Insisting on quality

Commons said it took constant nagging, a few conversations with members of the Kansas Board of Education and the threat of a lawsuit to get Pittsburg school officials to listen to her.

During the course of her struggle, Commons said teachers and administrators would ask her why she didn’t just move to Lawrence.

“I’m in the state of Kansas, and his rights are the same here in Pittsburg as in Lawrence,” Commons said. “I don’t see why he can’t have the same education here as he would in Lawrence.”

Now Bryce, who turned 6 in February and will finish kindergarten this spring, spends 90 percent of his time in the regular classroom with other students and has a para at his side full time.

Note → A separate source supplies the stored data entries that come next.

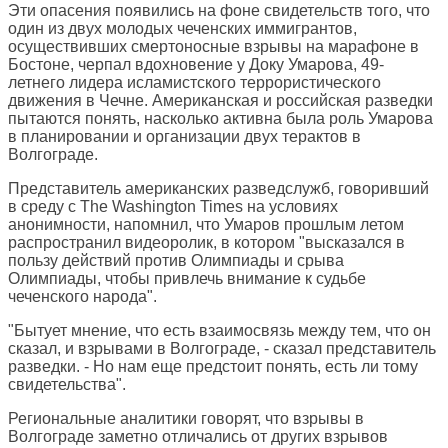
Эти опасения появились на фоне свидетельств того, что
один из двух молодых чеченских иммигрантов,
осуществивших смертоносные взрывы на марафоне в
Бостоне, черпал вдохновение у Доку Умарова, 49-
летнего лидера исламистского террористического
движения в Чечне. Американская и российская разведки
пытаются понять, насколько активна была роль Умарова
в планировании и организации двух терактов в
Волгограде.
Представитель американских разведслужб, говоривший
в среду с The Washington Times на условиях
анонимности, напомнил, что Умаров прошлым летом
распространил видеоролик, в котором "высказался в
пользу действий против Олимпиады и срыва
Олимпиады, чтобы привлечь внимание к судьбе
чеченского народа".
"Бытует мнение, что есть взаимосвязь между тем, что он
сказал, и взрывами в Волгограде, - сказал представитель
разведки. - Но нам еще предстоит понять, есть ли тому
свидетельства".
Региональные аналитики говорят, что взрывы в
Волгограде заметно отличались от других взрывов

“He has great eye contact now, and he’s speaking much better,” Commons said.

Diagnosis on the rise

The trick to designing a proper education for autistic children is that no two are the same.

“You can’t just have this recipe and expect it to work with every child,” Commons said.

Although autism occurs in varying degrees of severity, most autistic children begin life normally but then regress in speech, social and physical skills, according to the Autism Society of America. They have difficulty communicating with others and relating to the outside world. In fact, they often withdraw completely into worlds of their own creation.

Statistics cited by Unlocking Autism show that doctors diagnosed autism in one out of 10,000 cases 10 years ago, but today, in some states, the rate has jumped to one in 150 cases.

Eicher said that if parents are concerned that their toddler might be showing signs of autism, they should contact their pediatrician and try to intervene early.

“We know through research that the earlier the intervention with kids with autism, the better,” he said.